Taking the homepage as an example, designs typically include multiple responsive sizes. Here’s a tip: switch to Claude’s Plan mode first and ask what format of information works best for it.

Terminal window
I have three sets of design specs for different screen sizes. When generating code from Figma, do you find it more efficient to process them size-by-size (top-to-bottom for each), or would it be better for you if I provide the same module across all sizes in one batch?

Claude’s feedback: Receiving all sizes of the same module together is most convenient. So in Figma, we select multiple sizes of the same module, right-click to copy the link, and add a prompt:

Terminal window
Implement the xxx-section module for different responsive breakpoints,
ensuring adherence to the project's existing tech stack and file structure.

As you can see, the implementation looks quite good compared to the design.

We continue implementing all other modules using this approach.

4.3 Process Refinement

We must admit that the process doesn’t always go smoothly. For example, layers without Auto Layout in the design, incorrect absolute positioning, etc., can mislead the AI.

Unlike the steady progress curve of traditional manual development, AI-assisted development follows this pattern: a sprint to 70% completion, then spending equal or even more time on fine-tuning the remaining 30% accuracy.

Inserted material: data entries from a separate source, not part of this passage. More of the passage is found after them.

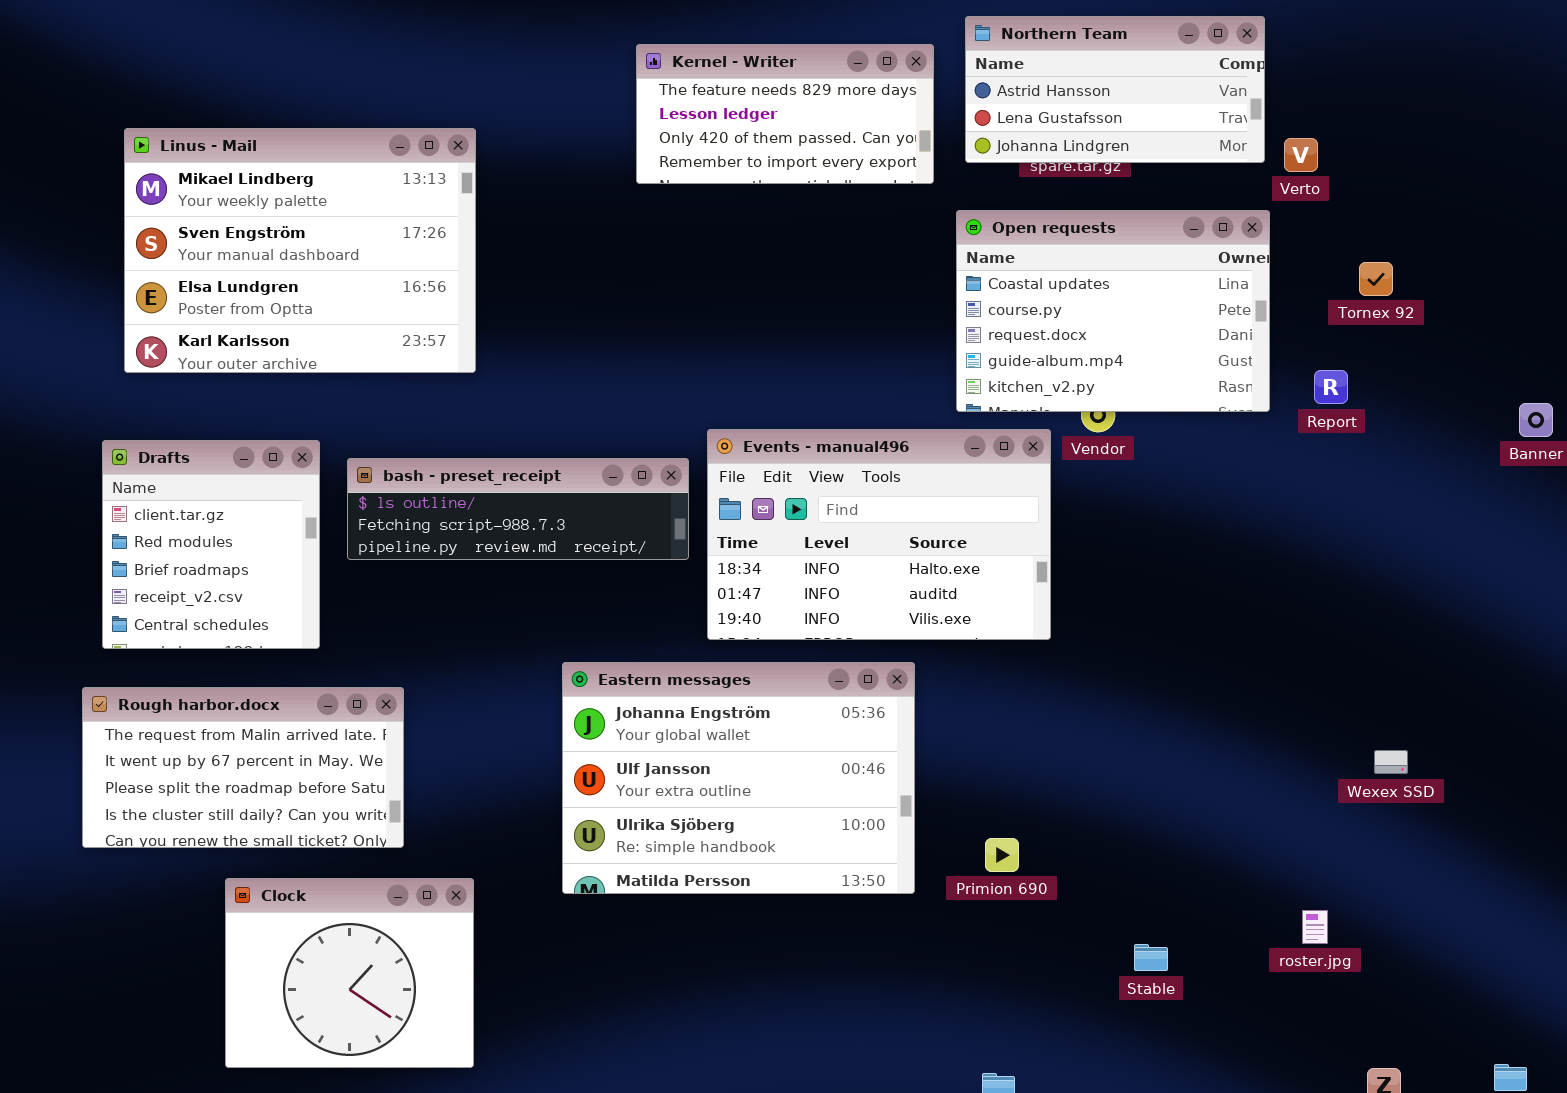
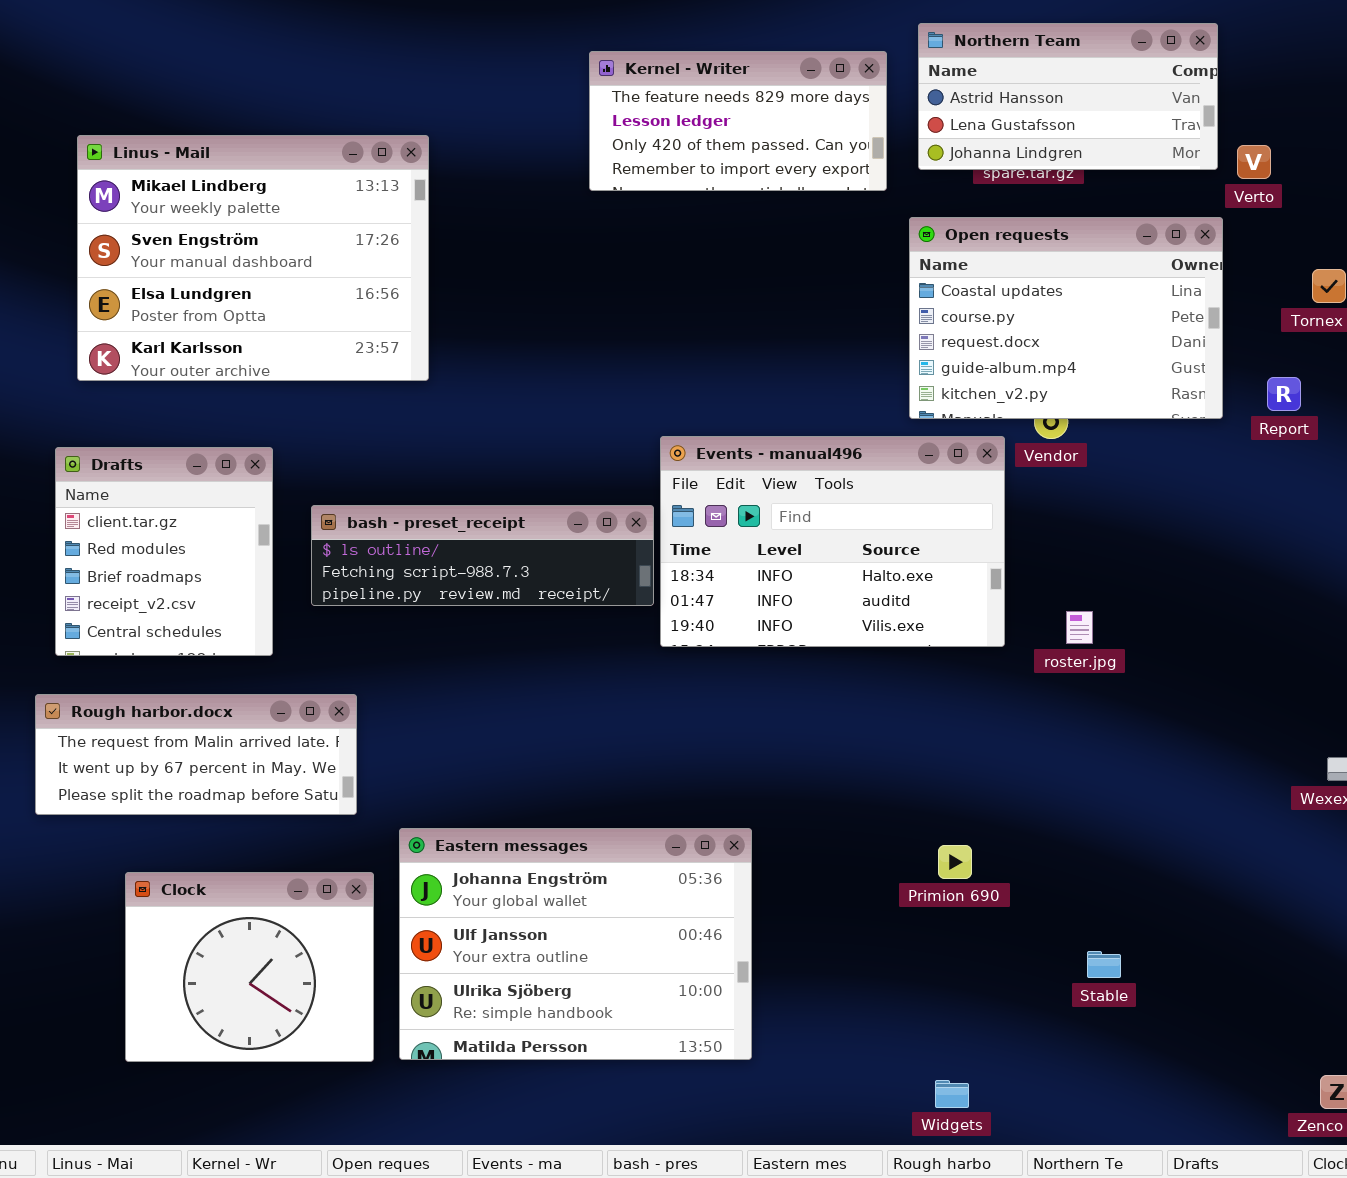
bash - preset_receipt: [347,458,689,560] -> [311,505,654,606], moved
Eastern messages: [562,662,915,894] -> [399,828,752,1060], moved
Rough harbor.docx: [82,687,404,848] -> [35,694,357,815], resized
Clock: [225,878,474,1068] -> [125,872,374,1062], moved
roster.jpg: [1302,910,1328,944] -> [1066,611,1093,644], moved

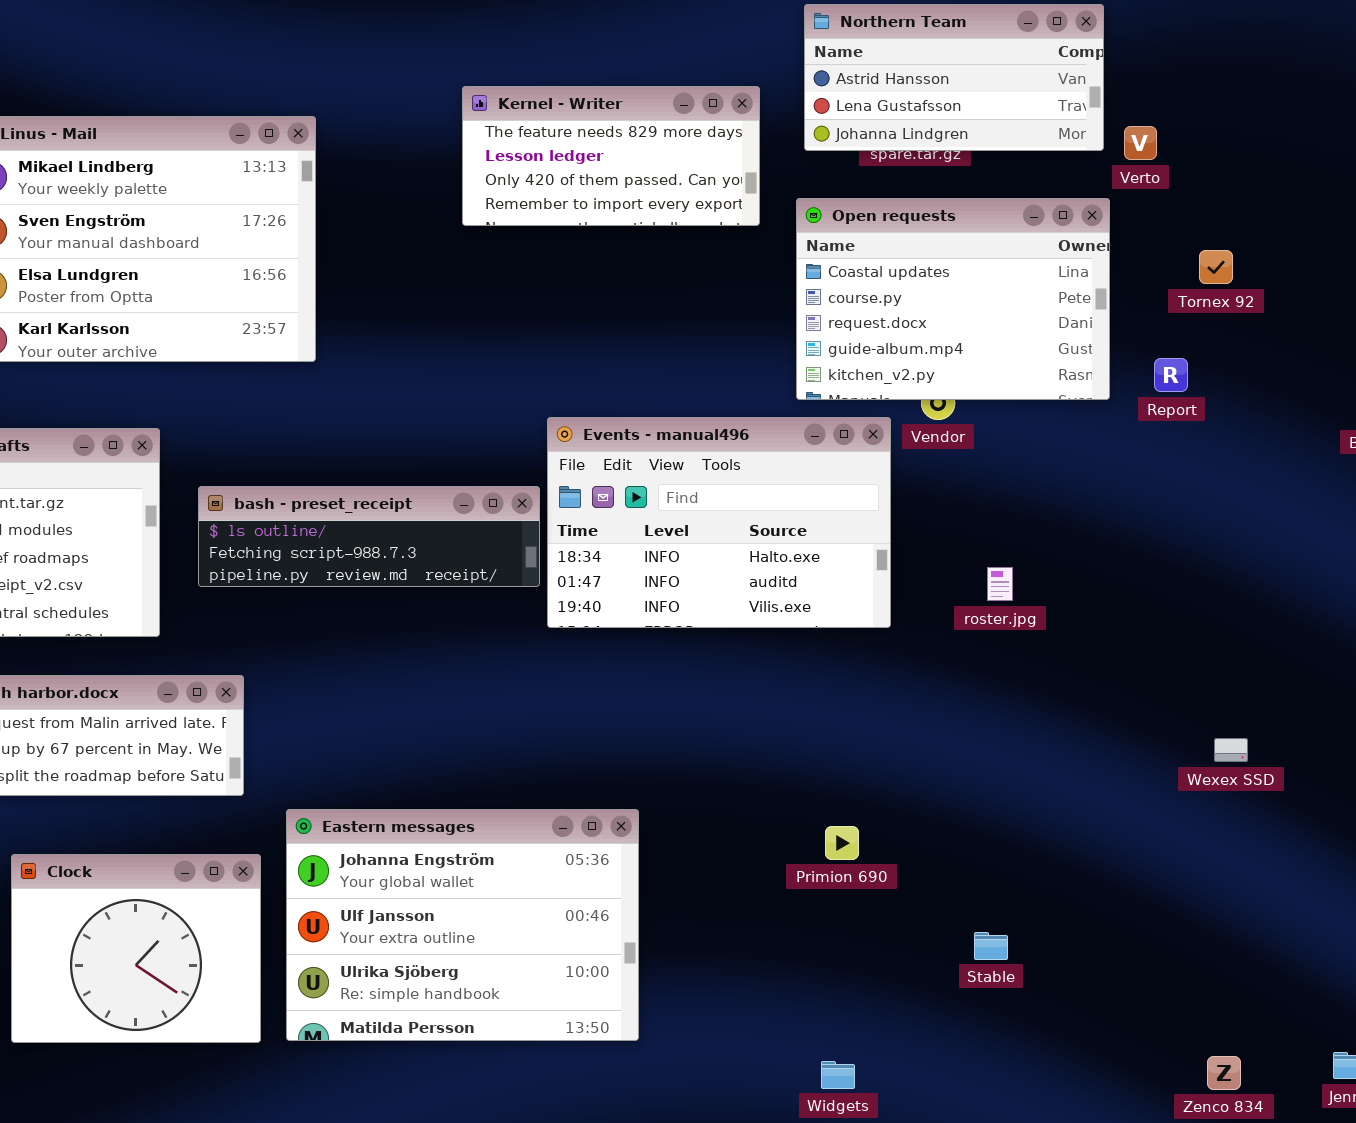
Kernel - Writer: [589,51,887,191] -> [462,86,760,226], moved
roster.jpg: [1066,611,1093,644] -> [987,567,1013,601], moved

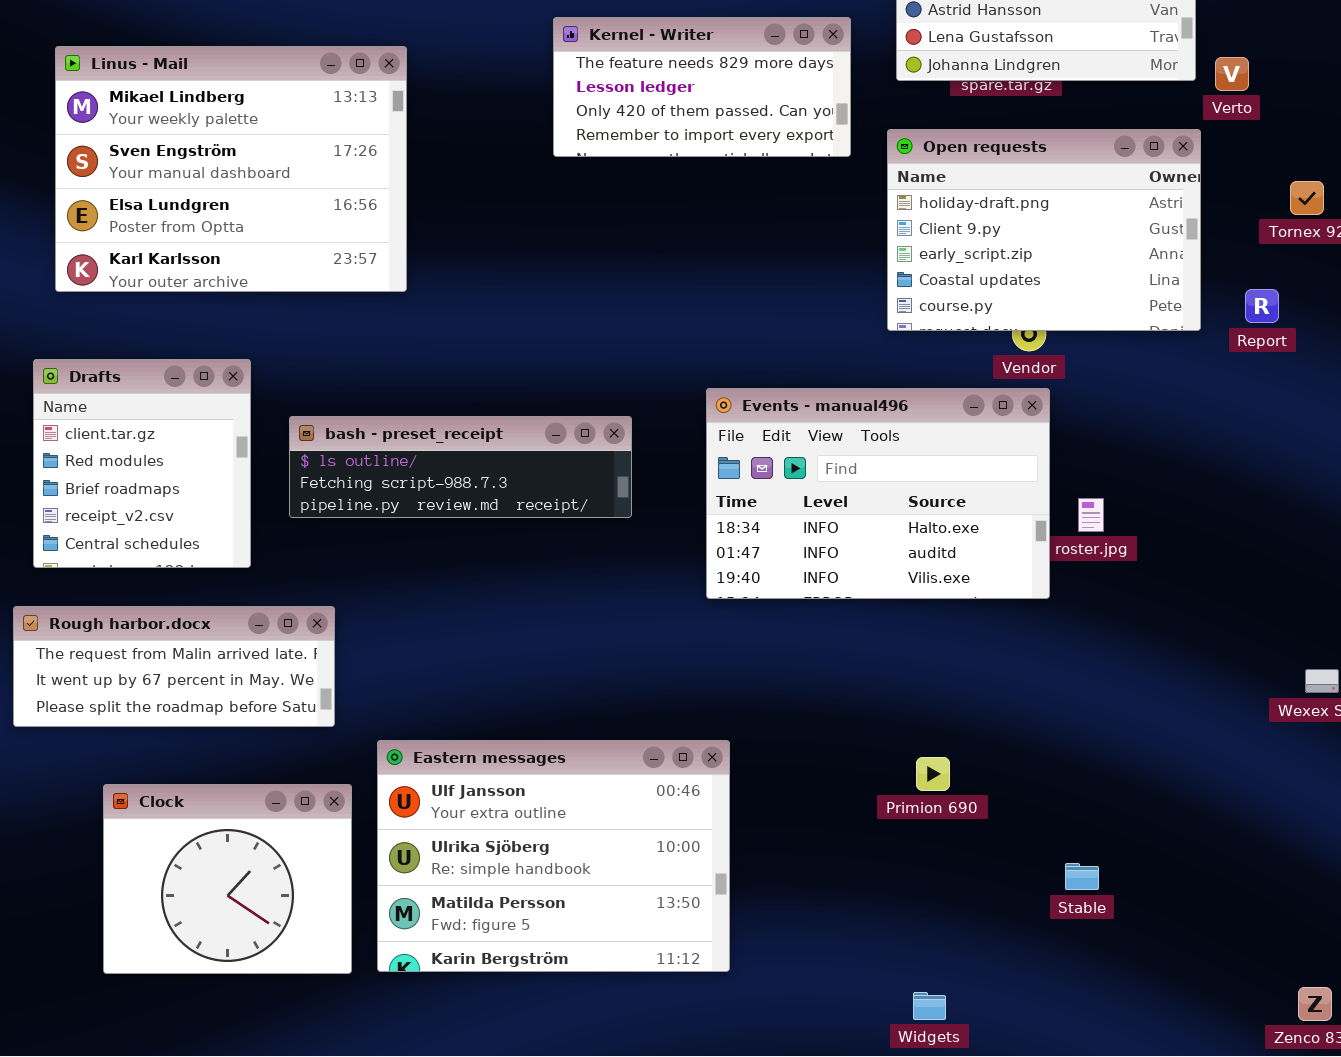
Open requests: [796,198,1110,400] -> [887,129,1201,331], scrolled up 3 rows
Events - manual496: [547,417,891,628] -> [706,388,1050,599], moved
Eastern messages: [286,809,639,1041] -> [377,740,730,972], scrolled down 1 row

Effective refinement strategies during the process include:

  1. Build global context: Run /init to have AI read and understand the current project structure first.
  2. Reduce context scope: Break down tasks into specific individual components to prevent AI from getting lost in complex code logic.
  3. Plan first, then execute: For complex layouts, press Shift + Tab to enter Plan mode. Discuss the layout approach with AI (e.g., should you use Grid or Flex?) first, then execute once confirmed.
  4. Frequent Git saves: AI output can be unstable. Once a module is tuned, commit immediately.
  5. Save early and often: AI has instability issues—for completed outputs, it’s best to commit to git promptly to build methodically.
  6. Roll back decisively: If you’re extremely dissatisfied with the current generated code, press Esc twice to abandon the current node and restart. This is more efficient than having AI patch flawed code.

After multiple rounds of effective prompts, a Vibe Coding project should ultimately achieve about 70% design-to-code conversion. Pushing accuracy higher becomes difficult and may lead to an inefficient, unstable loop.

4.4 Practitioner Refinement

Practitioners, using technical knowledge and production experience, further check issues and progress, organize more efficient and precise prompts, and step-by-step improve fidelity and engineering quality—for example:

  • Visual & Performance: Clean up AI-generated redundant CSS, optimize Tailwind atomic classes, handle complex interactive animations, optimize image loading for higher Lighthouse scores.
  • Engineering: Extract reusable components, improve ESLint/Biome rules, configure Cloudflare or other deployment solutions, etc.

Thoughts

After running through this Claude Code + Figma MCP workflow, the biggest takeaway is: it’s not perfect, and debugging still takes time, but the overall cycle is indeed much faster than pure manual coding.

Regarding the discussion about “whether AI will replace programmers,” I think coding can be compared to selling coffee. There are many automated coffee machines and instant coffee on the market (AI-generated basic code), which can quickly meet most people’s needs. But this doesn’t mean specialty coffee shops (professional developers) will disappear.

AI seems to be replacing coding work, but it actually opens a new window of opportunity, freeing programmers from repetitive “keyboard manual labor.” When most standardized input/output can be accelerated by machines, developers can finally extend their core focus to explore related areas and opportunities: more flexible architecture orchestration, better experience and taste, more tailored technical products, and more commercially viable technical leverage.